======== Provided records ========

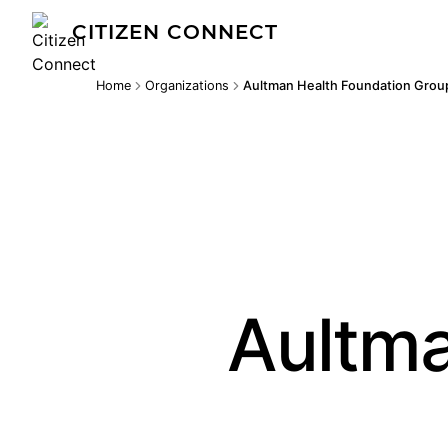
CITIZEN CONNECT
Home
Organizations
Aultman Health Foundation Grou
Aultma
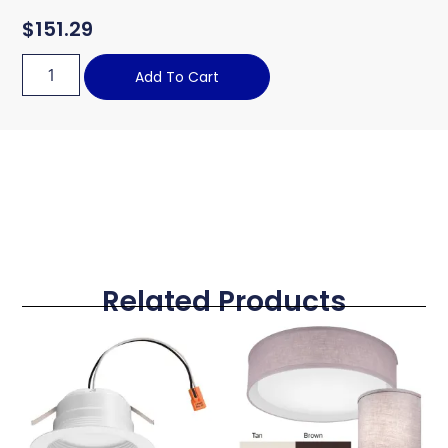
$
151.29
Add To Cart
Related Products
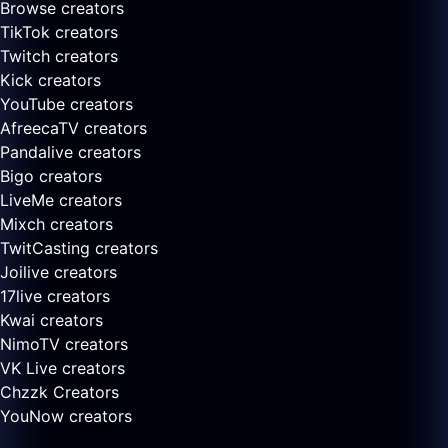
Browse creators
TikTok creators
Twitch creators
Kick creators
YouTube creators
AfreecaTV creators
Pandalive creators
Bigo creators
LiveMe creators
Mixch creators
TwitCasting creators
Joilive creators
17live creators
Kwai creators
NimoTV creators
VK Live creators
Chzzk Creators
YouNow creators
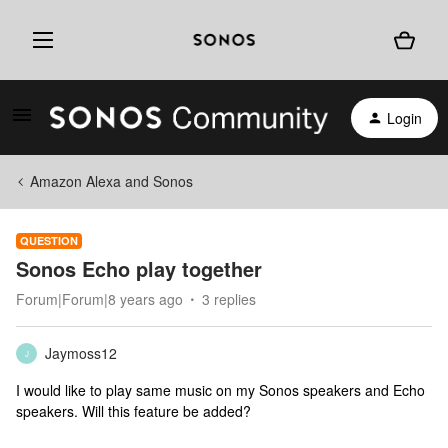
Login
Amazon Alexa and Sonos
QUESTION
Sonos Echo play together
Forum|Forum|8 years ago
3 replies
Jaymoss12
J
I would like to play same music on my Sonos speakers and Echo
speakers. Will this feature be added?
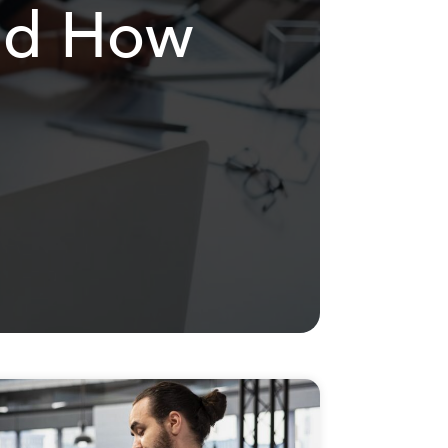
and How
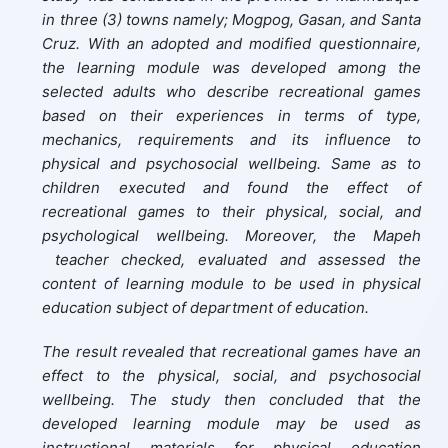
in three (3) towns namely; Mogpog, Gasan, and Santa
Cruz. With an adopted and modified questionnaire,
the learning module was developed among the
selected adults who describe recreational games
based on their experiences in terms of type,
mechanics, requirements and its influence to
physical and psychosocial wellbeing. Same as to
children executed and found the effect of
recreational games to their physical, social, and
psychological wellbeing. Moreover, the Mapeh
teacher checked, evaluated and assessed the
content of learning module to be used in physical
education subject of department of education.
The result revealed that recreational games have an
effect to the physical, social, and psychosocial
wellbeing. The study then concluded that the
developed learning module may be used as
instructional materials for physical education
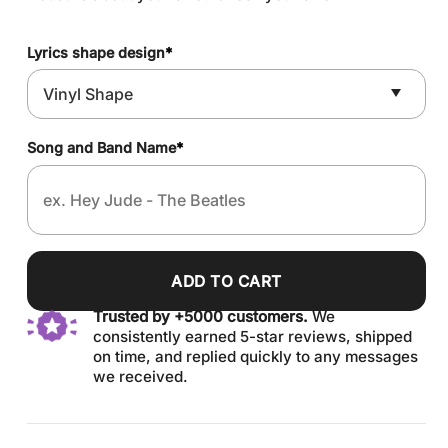
Lyrics shape design
*
Song and Band Name
*
ADD TO CART
Trusted by +5000 customers.
We
consistently earned 5-star reviews, shipped
on time, and replied quickly to any messages
we received.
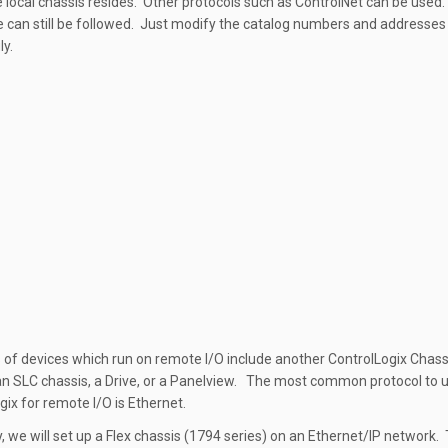
 local chassis resides. Other protocols such as ControlNet can be used
 can still be followed. Just modify the catalog numbers and addresses
ly.
of devices which run on remote I/O include another ControlLogix Chassi
an SLC chassis, a Drive, or a Panelview. The most common protocol to 
gix for remote I/O is Ethernet.
y, we will set up a Flex chassis (1794 series) on an Ethernet/IP network.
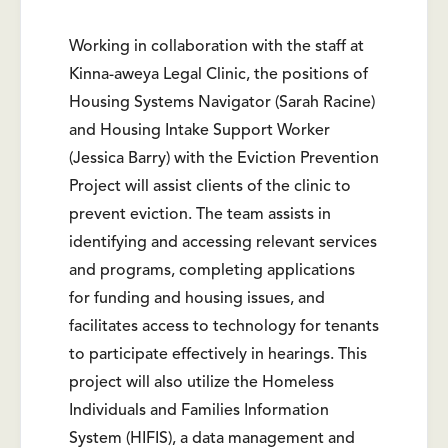
Working in collaboration with the staff at
Kinna-aweya Legal Clinic, the positions of
Housing Systems Navigator (Sarah Racine)
and Housing Intake Support Worker
(Jessica Barry) with the Eviction Prevention
Project will assist clients of the clinic to
prevent eviction. The team assists in
identifying and accessing relevant services
and programs, completing applications
for funding and housing issues, and
facilitates access to technology for tenants
to participate effectively in hearings. This
project will also utilize the Homeless
Individuals and Families Information
System (HIFIS), a data management and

========

* Requirement *
Read the entries and show each line that mentions "used".

* Solution to the problem *
content of learning module to be used in physical
developed learning module may be used as
 local chassis resides. Other protocols such as ControlNet can be used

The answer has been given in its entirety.